Fig.5. Spatiotemporal vehicle trajectory diagrams for different values of p: (a) p=0,(b) p=0.1,(c) p=0.2,and(d) p=0.3.

Fig.6. Stop-and-go waves of different truck ratios: (a) t = 300 s, (b)t=2000 s.

Because there are certain differences in the driving habits of drivers,there will be different decisions on whether to consider the backward-looking effect. Figure 7 shows the spatial and temporal evolution of a headway within a period after the disturbance is applied under different vehicle proportions considering the backward-looking effect. In the simulation, the proportion of vehicles considering the backward-looking effect was set to 0, 0.5, 0.8, and 0.95; the p value is 0.25; the λ value is 5; other parameters were also consistent. All the curves in the three graphs of Figs.7(a)-7(c)fluctuate significantly,indicating that the traffic flow is unstable. In Fig.7(a),all vehicles are only influenced by the front visual angle. The headway greatly fluctuates in the traffic flow. The vehicle is in a stop-and-go state, and the traffic flow is congested. In Fig.7(b),the number of vehicles that only considers the front visual angle and the number of the vehicles that considers both the front and rear visual information make up half of the total number of vehicles. There is still a large fluctuation in the headway. The distribution of headway is discontinuous and varies between two sets of similar data.Such a ratio makes the situation of traffic flow more complex.In Fig.7(c),the ratio of vehicles considering front and rear visual information simultaneously is 80%. The distance between the heads still fluctuates,but the amplitude is significantly reduced compared to the previous two cases. An uneven distribution phenomenon still exists, but it is obviously alleviated. The traffic flow tends to be more stable. In Fig.7(d),95%of the vehicles consider both the front and rear visual information.

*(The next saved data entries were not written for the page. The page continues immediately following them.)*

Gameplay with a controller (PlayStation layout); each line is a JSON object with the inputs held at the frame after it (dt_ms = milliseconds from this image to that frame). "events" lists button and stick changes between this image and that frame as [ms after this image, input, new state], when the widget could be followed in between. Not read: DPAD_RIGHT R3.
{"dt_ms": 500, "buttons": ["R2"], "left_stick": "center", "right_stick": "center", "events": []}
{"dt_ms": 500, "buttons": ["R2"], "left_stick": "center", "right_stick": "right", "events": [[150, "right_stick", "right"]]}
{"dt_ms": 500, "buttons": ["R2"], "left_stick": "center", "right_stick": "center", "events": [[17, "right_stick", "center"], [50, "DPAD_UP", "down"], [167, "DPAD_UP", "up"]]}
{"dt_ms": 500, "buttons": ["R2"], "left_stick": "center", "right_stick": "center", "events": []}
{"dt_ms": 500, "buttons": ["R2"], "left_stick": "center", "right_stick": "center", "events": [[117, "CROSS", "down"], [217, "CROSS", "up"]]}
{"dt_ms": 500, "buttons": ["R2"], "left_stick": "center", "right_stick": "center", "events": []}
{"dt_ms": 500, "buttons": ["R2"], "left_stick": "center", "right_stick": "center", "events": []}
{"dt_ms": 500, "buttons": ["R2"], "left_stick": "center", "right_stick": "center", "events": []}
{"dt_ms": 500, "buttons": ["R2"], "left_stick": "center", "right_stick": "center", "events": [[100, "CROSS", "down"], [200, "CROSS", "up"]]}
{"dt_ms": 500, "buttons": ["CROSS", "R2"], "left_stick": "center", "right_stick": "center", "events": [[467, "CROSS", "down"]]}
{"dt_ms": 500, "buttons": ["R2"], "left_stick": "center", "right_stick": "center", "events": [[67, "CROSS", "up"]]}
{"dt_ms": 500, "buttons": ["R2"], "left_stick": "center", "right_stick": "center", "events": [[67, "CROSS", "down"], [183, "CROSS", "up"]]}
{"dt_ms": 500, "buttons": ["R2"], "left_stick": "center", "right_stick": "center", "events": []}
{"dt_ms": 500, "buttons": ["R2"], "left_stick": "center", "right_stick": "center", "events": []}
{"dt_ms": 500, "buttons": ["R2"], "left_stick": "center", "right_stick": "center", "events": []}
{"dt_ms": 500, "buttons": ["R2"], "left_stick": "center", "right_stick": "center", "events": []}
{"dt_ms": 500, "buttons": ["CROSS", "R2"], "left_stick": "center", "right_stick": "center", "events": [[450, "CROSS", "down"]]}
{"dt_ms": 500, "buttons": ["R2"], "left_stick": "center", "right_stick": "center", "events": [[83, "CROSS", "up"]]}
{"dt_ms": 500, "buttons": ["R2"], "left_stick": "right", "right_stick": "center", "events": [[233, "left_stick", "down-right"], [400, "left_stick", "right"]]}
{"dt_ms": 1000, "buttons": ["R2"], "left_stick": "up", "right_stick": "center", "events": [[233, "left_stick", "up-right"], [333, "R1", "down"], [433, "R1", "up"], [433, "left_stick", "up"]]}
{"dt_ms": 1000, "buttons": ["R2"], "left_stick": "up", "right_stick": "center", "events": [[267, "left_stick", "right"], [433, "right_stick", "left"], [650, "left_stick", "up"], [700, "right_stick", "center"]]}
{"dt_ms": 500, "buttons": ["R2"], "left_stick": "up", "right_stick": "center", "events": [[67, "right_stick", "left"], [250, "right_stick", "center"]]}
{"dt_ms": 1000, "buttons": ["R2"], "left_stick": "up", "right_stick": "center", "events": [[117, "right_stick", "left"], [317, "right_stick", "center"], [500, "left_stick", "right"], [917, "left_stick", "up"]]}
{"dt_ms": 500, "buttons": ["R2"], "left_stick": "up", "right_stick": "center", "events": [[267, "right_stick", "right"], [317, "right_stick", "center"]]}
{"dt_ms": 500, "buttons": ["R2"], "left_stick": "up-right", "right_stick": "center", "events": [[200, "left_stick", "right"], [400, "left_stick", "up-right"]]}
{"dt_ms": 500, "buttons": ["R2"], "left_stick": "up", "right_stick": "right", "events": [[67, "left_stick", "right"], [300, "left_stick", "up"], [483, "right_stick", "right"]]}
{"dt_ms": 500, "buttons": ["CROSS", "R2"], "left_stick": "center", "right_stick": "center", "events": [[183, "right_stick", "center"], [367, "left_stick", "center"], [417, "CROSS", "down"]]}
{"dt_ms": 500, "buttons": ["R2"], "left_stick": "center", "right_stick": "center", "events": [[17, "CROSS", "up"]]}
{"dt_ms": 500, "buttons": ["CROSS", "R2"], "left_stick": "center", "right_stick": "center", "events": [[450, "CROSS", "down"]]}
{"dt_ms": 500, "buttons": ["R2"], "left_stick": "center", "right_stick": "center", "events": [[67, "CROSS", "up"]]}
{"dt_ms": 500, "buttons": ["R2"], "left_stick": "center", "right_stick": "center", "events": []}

The head-to-head distance remains unchanged. The small fluctuations are caused by a small number of vehicles that only observe the vehicle in front. The traffic flow is basically stable. Based on the above analysis, the influence of driver’s perception of the rear-view effect on car-following behavior can promote the stability of the traffic flow.This also provides a basis for building an intelligent vehicle control model with the traffic flow stabilization.

Fig.7. Spatiotemporal evolution of distance headway considering different proportions of visual information forward and backward: (a)rate=0,(b)rate=0.5,(c)rate=0.8,(d)rate=0.95.

6. Conclusion

This study fully considers the characteristics of driver’s corresponding car-following behavior by visually acquiring the front and rear vehicle information during driving, introduces a concept of visual angle to describe the visual stimuli of front and rear vehicles,and proposes a car-following model under the influence of rear-view.Through linear stability analysis, a critical stability condition of the model was obtained.The stable area of traffic flow can be expanded by increasing the driver’s sensitivity to the rate of change of visual angle and increasing the ratio of considering the backward-looking effect. The result of nonlinear stability analysis is consistent with that of linear stability analysis. Using numerical simulation to further analyze the characteristics of the model, the results show that different parameter settings, different sizes of large vehicles,and the proportion of backward-looking effects have a significant effect on the spatiotemporal evolution of traffic flow. Therefore, consideration of the visual characteristics of human driver in the model can be closer to the real situation. The driver observes the traffic conditions forwards and backwards with a reasonable allocation ratio and then makes driving decisions,conducive to the stability of traffic flow. This study also provides a basis for studying vehicle control rules in an intelligent networked environment.